Last update: August 15, 2008 - 4:08 PM

Kiefer Sutherland -- what happened to you, man? You used to be cool. We expected you to take over as your generation's movie tough guy.

But "Mirrors"? There's got to be more of an excuse for this than "This is all I could line up for my hiatus from '24'" or "There was a writers' strike coming. I was in a hurry."

"Mirrors" is about demons that try to suck souls from this world into their world, behind the silvered glass. It's a grisly, high-gloss horror picture with barely a scare in it. Sutherland is better than this. Or should be.

He plays Ben, a recovering alcoholic, a police detective on long-term leave because of a death he blames himself for. His marriage (to a cororner played by Paula Patton) is on the rocks. He's living with his bartender sister (Amy Smart). And he has taken a job as night watchman at a burned-out hulk of a department store where a lot of people died in a fire. It was a mental hospital before it was a department store, and, yes, they give that fact away early on.

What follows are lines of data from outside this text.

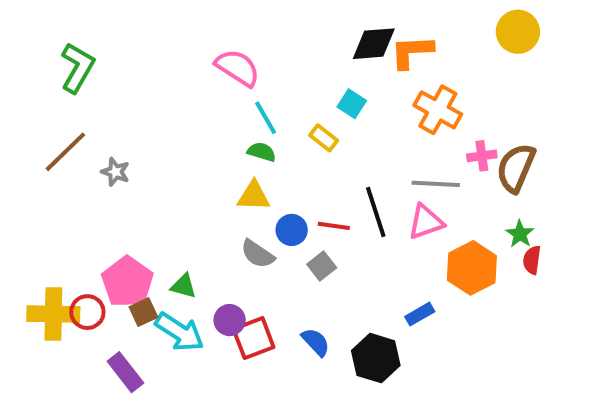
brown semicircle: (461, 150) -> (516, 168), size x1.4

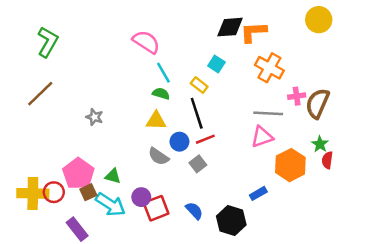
gray star: (115, 172) -> (94, 117), moved
black line: (376, 212) -> (197, 113), moved
red line: (334, 226) -> (205, 139), turned -30

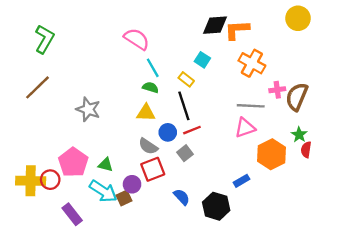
gray star: (94, 117) -> (88, 109), size x1.5
brown square: (88, 192) -> (124, 198), moved
red square: (156, 208) -> (153, 169), moved

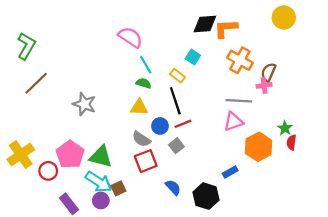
green L-shape: (44, 39) -> (26, 46), moved
brown semicircle: (297, 97) -> (268, 72), moved, size x0.7
green triangle: (106, 165) -> (101, 157), size x1.6
yellow cross: (31, 181) -> (21, 154), moved, turned -36
purple circle: (132, 184) -> (101, 200), moved

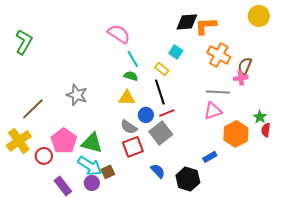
brown line: (36, 83) -> (33, 109), moved
gray square: (176, 146) -> (161, 133), size x1.6

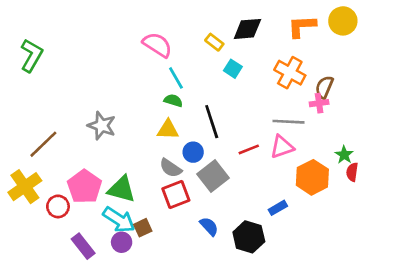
orange L-shape: (206, 26) -> (302, 26), moved
yellow rectangle: (162, 69) -> (214, 42), moved
red line: (167, 113) -> (249, 149), moved

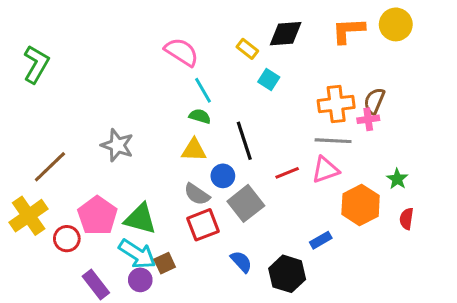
orange cross: (290, 73) -> (336, 104), moved, turned -36
red semicircle: (352, 172) -> (406, 219), moved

Something is in the mirrors. We've already seen, in graphic detail, the previous night watchman slit his own throat with a shard of glass. Ben sees horrific visions, first of himself, then of those who died in the fire.

It's not just in the architecturally absurd store. He sees them in his bathroom, in the rear-view mirror in his car, in puddles, on shiny doorknobs and TV screens. And if he sees them, they can get at him and those close to him.

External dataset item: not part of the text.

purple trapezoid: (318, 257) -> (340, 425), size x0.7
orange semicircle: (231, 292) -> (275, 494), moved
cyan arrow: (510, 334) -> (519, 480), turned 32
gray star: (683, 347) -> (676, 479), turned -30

Alexandre Aja ( "The Hills Have Eyes, P2") tosses the odd cheap jolt (pigeons fluttering out of the silence, a dog leaping against a window) in an effort to spice up what turns too quickly into a mundane tale.

Sutherland gives fair value, exploding in anger, flipping out every time he sees something that he shouldn't reflected back at him. It's not laughably bad. It's just not scary, a generally pointless thriller with motiveless murders at its heart and a most unsatisfactory resolution.

Sutherland might want to reflect on this. He should have moved on from this level of junk movie years ago, even if this was all he could line up for his TV hiatus, even with a writer's strike coming.